Creating a CLE? Better Read This First (Perspective)

Editor’s Note: The author of this post is an assistant general counsel for Microsoft-based in Chicago. 

By Dennis Garcia, Assistant General Counsel, Microsoft Corporation

Most practicing lawyers need to periodically obtain certain Continuing Legal Education (CLE) credits to retain their local legal bar credentials and help ensure that their legal knowledge and skills do not grow stale so they can better serve their clients. CLEs can be delivered by accredited organizations in-person or via online and attendees need to certify their attendance.

In my experience as both a CLE attendee and as a CLE presenter/panelist, the quality of CLE sessions can vary widely. Here’s some best practices in developing and delivering high-quality CLEs:

Pick Impactful CLE Topics & Speakers

Selecting CLE topics and speakers that are relevant, focused and responsive to the needs of lawyers is absolutely vital. Be sure to convene a diverse team of legal professionals to thoughtfully determine the appropriate CLE subject matter areas and speakers. As you pick CLE topics keep the interests of your potential CLE audience top of mind and consider topics that involve leading issues (e.g., cybersecurity, data privacy, compliance), newer developments (e.g., the impact of Brexit, medical marijuana, artificial intelligence) and traditional areas (e.g., professional responsibility, intellectual property).

Embrace Diversity in CLE Speakers

Please pay special attention in identifying and selecting qualified CLE speakers that come from diverse backgrounds and experiences. Unfortunately, throughout my career I’ve attended way too many CLEs where there was a profound lack of diversity in CLE speakers. Embracing diversity makes all of us better lawyers, better people and will make a CLE session even more rewarding. If you are involved in selecting CLE speakers and see a lack diverse candidates, please speak up.

Make the CLE Super Interesting

I’ve also attended some incredibly boring and long-winded CLEs throughout my career — many of which are eerily reminiscent of many of my law school classes. CLE speakers — whether they are formal presenters, moderators or panelists – need to invest the time to properly prepare in order to deliver a compelling CLE session. As a CLE speaker be full of energy and enthusiasm, be bold, display your personality, engage in storytelling, be theatrical, don’t read from a script, be innovative (e.g., give a pop quiz) and if you use slides jazz them up by embracing tools like Microsoft Sway.

Be Practical, Not Theoretical

Develop CLE content that will have actual practical application to CLE attendees — many of whom have limited resources and are overworked. Create and provide key “takeaways” that are easily understandable and which attendees can actually incorporate into their everyday practice as lawyers.

CLE Attendees Must Be “All In”

CLE attendees also have a critical role to play in high-quality CLEs by providing their undivided attention to speakers during CLE sessions. While of course it is so easy for us to multi-task or become distracted by our devices during CLE sessions, embrace the “growth mindset” (please see my earlier article here) by remaining focused in CLEs. Not only will you gain knowledge and become a better attorney, but you will be paying your respect to CLE speakers who have spent considerable time preparing for their sessions.

Leverage Technology

I recently attended a CLE and received two very large books from the CLE provider – and once again I felt like I was back in law school. While those books contained absolutely great content, perhaps that content could have more easily delivered via a flash drive, via a link embedded in an email or via LinkedIn SlideShare? Another CLE that I recently attended did a terrific job embracing technology by enabling attendees to text anonymous questions in real-time to the CLE panel moderator’s device so that she could pose those questions during the panel’s Q&A session.

Use Social Media

Social media — especially LinkedIn, Twitter and Facebook — are terrific platforms for CLE providers to amplify their CLEs and drive attendance. Social media also provides opportunities for CLE providers, speakers and attendees to sustain the CLE subject matter conversation before, during and after CLE sessions via their posts on social media. Consider creating a specific LinkedIn Group for your CLE in order to share even more knowledge.

Best of luck organizing or participating in your next CLE!

• Apply what you read
**a)** In the article on CLE best practices, what tool does the author suggest for jazzing up slides?
**b)** Repeat the part of the article on CLE best practices starting at "Use Social Media" and ending at "your next CLE!".

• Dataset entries

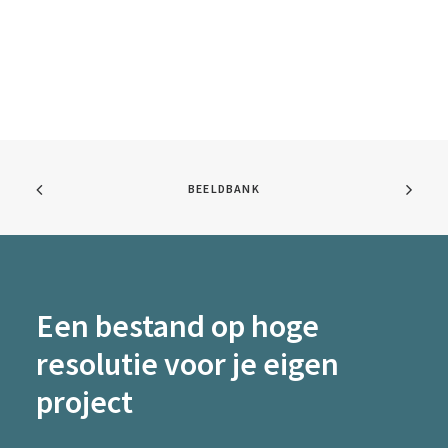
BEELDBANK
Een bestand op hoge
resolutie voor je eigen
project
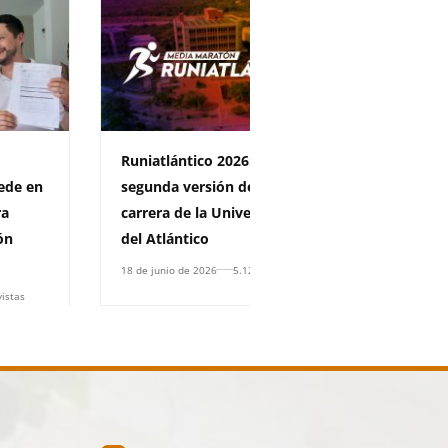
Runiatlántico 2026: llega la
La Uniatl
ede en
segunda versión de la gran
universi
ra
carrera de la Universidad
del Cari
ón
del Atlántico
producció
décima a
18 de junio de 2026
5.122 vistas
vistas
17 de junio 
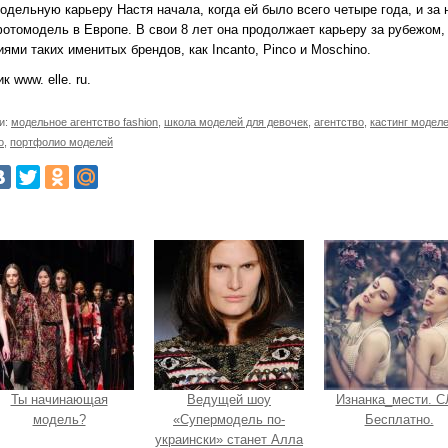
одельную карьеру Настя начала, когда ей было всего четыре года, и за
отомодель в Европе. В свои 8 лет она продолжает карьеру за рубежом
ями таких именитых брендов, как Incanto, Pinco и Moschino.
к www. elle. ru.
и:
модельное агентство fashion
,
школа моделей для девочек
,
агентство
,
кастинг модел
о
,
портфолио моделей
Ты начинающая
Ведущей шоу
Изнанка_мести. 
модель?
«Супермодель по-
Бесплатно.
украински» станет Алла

* * *

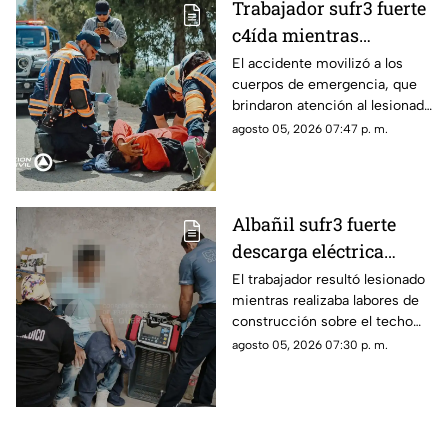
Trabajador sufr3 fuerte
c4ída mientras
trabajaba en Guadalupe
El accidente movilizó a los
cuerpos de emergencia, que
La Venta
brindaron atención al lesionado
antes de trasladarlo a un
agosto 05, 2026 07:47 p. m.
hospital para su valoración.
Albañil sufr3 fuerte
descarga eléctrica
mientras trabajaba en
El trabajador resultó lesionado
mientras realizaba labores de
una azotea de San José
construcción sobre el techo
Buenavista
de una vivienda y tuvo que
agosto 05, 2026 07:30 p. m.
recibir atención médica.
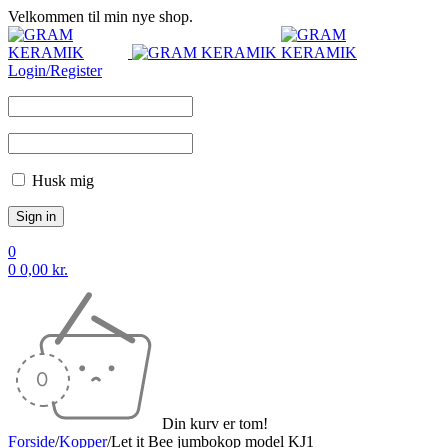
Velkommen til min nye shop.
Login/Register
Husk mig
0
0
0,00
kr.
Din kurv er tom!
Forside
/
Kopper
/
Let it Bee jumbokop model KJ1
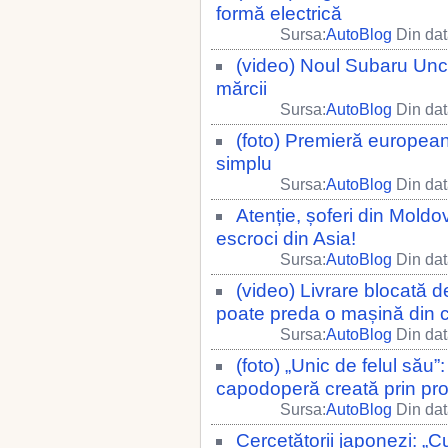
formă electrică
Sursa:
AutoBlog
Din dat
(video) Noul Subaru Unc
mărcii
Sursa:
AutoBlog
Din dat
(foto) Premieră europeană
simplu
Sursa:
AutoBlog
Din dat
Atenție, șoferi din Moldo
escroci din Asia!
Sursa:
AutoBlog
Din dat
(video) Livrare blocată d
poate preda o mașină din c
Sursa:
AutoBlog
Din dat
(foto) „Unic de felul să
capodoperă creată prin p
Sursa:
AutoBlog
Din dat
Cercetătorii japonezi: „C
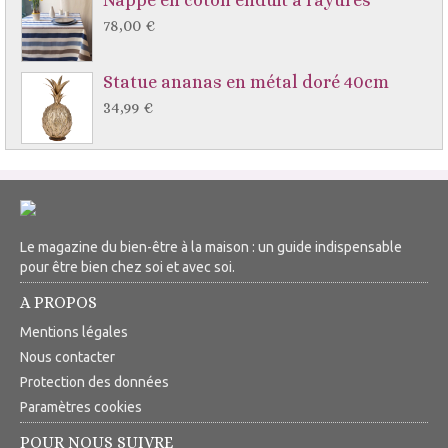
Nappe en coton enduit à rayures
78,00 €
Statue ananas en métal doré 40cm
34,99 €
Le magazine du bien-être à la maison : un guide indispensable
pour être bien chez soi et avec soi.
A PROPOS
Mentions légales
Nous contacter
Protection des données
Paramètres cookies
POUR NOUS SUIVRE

• Expected results
**a)** Microsoft Sway

**b)**
Use Social Media

Social media — especially LinkedIn, Twitter and Facebook — are terrific platforms for CLE providers to amplify their CLEs and drive attendance. Social media also provides opportunities for CLE providers, speakers and attendees to sustain the CLE subject matter conversation before, during and after CLE sessions via their posts on social media. Consider creating a specific LinkedIn Group for your CLE in order to share even more knowledge.

Best of luck organizing or participating in your next CLE!